Jewish Soul Food: Latke Versus Hamentashen

This past Tuesday, the weather turned chilly, snow flurries fell to the Earth, and people huddled into the Jewish Religious Center to debate the virtues of two highly lauded foods found in the holiday pantries of Jews around the world: the latke and the hamentaschen.

The debate has a long, illustrious history. From its roots at the University of Chicago over fifty years ago, the question of the superiority of the latke or the hamentaschen has been a subject of tension between people across the country. Even though Williams is isolated, the college could never expect to remain neutral on the issue forever.

Hot Tomatoes catered the event, bringing record-breaking crowds into the JRC. The group was lively and spirited, many using the time before the debate to figure out what a latke and hamentaschen were.

Once the collective appetite had been satiated, we sat and watched as Professor Kaplan took the stage in his capacity as Master of Ceremonies. “I will wear many hats this evening,” Professor Kaplan said, doffing various thematically apropos head coverings for the different speakers.

Scott Lewis of the Williams Outing Club, Dennis Dickerson of the History Department, and Art History Professor Eva Grudin supported latkes, the traditional potato pancakes served around Chanukah. David Eppel of the Theater Department, Geoscience Professor Ronadh Cox, and Philosophy Professor Steven Gerrard supported the opposing side, affirming their collective belief in the superiority of the triangular, fruit filled pastry called hamentaschen, made and consumed in commemoration of the carnival-like Jewish holiday of Purim (which commenced at sundown the day after the debate).

The basic idea was for each Professor to support his or her side of the debate from the vantage of their particular field. This not only gave the speakers a safe ground from which to start, but also allowed them to make fun of the extreme elements in their areas of expertise. Hearing Professor Grudin expound upon the artistic virtues of the Latke, or Professor Cox explain geologic applications of the Hamentaschen was truly a treat.

“The Latke-Hamantaschen debate was another opportunity for faculty and staff to join with students in meaningful interaction,” said Professor Dickerson, who gave an impassioned discourse on the historical significance of the latke, which started off the evening’s festivities with a hail of laughter.

For Professor Cox and many others making their first soiree into the Jewish Religious Center, it was a chance to learn something about Jewish Culture. “ I really enjoyed myself at the debate,” said Cox, “I went in with quite a bit of trepidation, knowing so little (i.e., absolutely nothing!!) about the foodstuffs in question. But I was very honored to be asked to participate, even though the judging was ‘clearly’ rigged by those low-life latke eaters!!!.”

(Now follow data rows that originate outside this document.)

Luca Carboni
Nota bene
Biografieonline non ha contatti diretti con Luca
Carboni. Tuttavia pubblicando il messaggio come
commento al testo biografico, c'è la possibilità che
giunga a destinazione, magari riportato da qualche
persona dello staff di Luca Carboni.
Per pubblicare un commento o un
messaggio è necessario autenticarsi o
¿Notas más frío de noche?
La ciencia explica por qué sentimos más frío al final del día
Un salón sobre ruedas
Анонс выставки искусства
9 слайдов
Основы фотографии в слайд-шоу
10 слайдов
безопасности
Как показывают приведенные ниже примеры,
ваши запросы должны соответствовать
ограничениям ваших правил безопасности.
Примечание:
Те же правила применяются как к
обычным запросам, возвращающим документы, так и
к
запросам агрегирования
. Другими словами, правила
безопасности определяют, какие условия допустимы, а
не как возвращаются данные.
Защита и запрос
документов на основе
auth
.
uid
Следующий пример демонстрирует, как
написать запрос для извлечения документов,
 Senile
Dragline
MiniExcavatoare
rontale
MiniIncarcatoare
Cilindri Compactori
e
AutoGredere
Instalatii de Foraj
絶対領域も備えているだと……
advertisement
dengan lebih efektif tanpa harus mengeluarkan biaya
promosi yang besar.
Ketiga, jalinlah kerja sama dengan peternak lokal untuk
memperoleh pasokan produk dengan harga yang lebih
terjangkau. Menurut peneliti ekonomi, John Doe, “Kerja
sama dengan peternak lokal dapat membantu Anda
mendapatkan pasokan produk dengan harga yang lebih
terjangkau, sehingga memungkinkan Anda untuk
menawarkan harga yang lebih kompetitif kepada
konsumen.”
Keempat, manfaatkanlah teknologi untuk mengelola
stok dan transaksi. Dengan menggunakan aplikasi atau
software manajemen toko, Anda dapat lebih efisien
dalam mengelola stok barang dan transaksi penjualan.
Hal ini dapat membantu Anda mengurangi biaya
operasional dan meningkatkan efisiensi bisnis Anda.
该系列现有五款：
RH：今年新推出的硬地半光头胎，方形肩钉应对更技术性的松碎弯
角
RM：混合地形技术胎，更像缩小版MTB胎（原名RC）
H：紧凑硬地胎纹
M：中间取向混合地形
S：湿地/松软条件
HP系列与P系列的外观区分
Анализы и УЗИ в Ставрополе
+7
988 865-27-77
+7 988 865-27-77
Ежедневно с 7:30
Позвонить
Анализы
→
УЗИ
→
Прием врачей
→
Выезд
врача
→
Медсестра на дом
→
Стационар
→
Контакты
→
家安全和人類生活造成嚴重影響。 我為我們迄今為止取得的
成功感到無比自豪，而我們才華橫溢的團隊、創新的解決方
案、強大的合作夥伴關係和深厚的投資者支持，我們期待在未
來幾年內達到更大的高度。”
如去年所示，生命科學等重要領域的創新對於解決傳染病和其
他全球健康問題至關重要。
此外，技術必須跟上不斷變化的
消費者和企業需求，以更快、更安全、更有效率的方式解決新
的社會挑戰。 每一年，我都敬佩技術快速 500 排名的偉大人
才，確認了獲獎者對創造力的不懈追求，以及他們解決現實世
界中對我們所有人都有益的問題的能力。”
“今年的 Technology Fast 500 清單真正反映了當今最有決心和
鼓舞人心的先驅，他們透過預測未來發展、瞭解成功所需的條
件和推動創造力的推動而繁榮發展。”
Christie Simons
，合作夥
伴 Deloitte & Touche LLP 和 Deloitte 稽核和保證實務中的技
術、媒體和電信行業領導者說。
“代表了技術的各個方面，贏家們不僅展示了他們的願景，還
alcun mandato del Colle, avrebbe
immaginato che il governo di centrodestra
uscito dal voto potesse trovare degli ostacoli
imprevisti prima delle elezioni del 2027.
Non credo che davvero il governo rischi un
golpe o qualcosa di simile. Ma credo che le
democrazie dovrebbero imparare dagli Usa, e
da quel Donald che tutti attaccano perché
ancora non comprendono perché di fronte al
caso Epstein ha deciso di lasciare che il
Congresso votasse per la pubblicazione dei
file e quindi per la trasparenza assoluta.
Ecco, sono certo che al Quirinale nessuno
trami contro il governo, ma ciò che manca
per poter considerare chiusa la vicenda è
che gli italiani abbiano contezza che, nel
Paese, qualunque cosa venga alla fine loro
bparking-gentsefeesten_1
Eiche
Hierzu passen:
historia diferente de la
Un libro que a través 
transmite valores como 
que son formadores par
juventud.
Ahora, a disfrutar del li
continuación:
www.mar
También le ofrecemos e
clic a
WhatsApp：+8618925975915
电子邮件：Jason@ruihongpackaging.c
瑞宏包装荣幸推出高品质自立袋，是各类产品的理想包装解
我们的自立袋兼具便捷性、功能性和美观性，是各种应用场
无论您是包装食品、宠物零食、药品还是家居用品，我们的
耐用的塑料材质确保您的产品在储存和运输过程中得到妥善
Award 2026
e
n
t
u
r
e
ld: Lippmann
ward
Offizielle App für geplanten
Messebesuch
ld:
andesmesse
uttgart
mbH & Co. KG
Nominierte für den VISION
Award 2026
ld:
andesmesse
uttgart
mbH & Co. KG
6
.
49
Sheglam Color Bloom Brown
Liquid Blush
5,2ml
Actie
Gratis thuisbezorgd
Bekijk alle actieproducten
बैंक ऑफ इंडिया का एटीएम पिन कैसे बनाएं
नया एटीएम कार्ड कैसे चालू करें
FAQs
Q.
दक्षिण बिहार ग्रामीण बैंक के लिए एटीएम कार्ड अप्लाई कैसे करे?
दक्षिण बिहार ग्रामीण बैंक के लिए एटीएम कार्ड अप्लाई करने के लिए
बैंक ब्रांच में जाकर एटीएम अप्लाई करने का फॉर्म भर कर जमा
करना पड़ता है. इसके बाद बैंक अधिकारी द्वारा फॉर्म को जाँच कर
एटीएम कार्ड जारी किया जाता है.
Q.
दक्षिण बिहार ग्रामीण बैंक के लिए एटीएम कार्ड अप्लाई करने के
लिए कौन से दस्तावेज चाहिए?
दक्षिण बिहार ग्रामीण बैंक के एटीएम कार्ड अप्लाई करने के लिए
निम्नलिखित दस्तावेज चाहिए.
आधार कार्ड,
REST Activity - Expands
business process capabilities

All in all, it was a joyous, humorous event, ranging from Professor Eppel’s dramatic monologue on the theatrical significance of hamentaschen to Professor Gerrard’s, somewhat long-winded, logical proof of the statement that hamentaschen are better than latkes. “The debate was great fun,” said Professor Grudin.

In the end, I sat there, watching Scott Lewis make Latkes with camping equipment, marveling at the friends and fun times we were having. The debate epitomized one of the purposes of the JRC: it brought many people from the college community together and shed a little light on some Jewish Culture. Students in attendance echoed this sentiment, adding that the debate was a fun time had by all. Lauren Siegel ’00 commented, “The debate was an amazing amalgamation of friendship, humor, and judaism.” Jessica Liebler ’01 also enjoyed the debate, explaining, “It was fantastic that the JRC was able to get such a big turnout for such a funny event. It was the embodiment of the spirit of humor.”

The critics agree—we all had a good laugh and a good time. Professor Gerrard summed it up best: “I have decided to quit my job and make it my life’s work to convince the masses of the superiority of hamentaschen to latke. Here’s another proof: Nothing is better than eternal happiness; hamentaschen are better than nothing; therefore hamentaschen are better than eternal happiness.” You can argue with that, but you cannot begin to argue with the smiling faces of over a hundred Williams College students.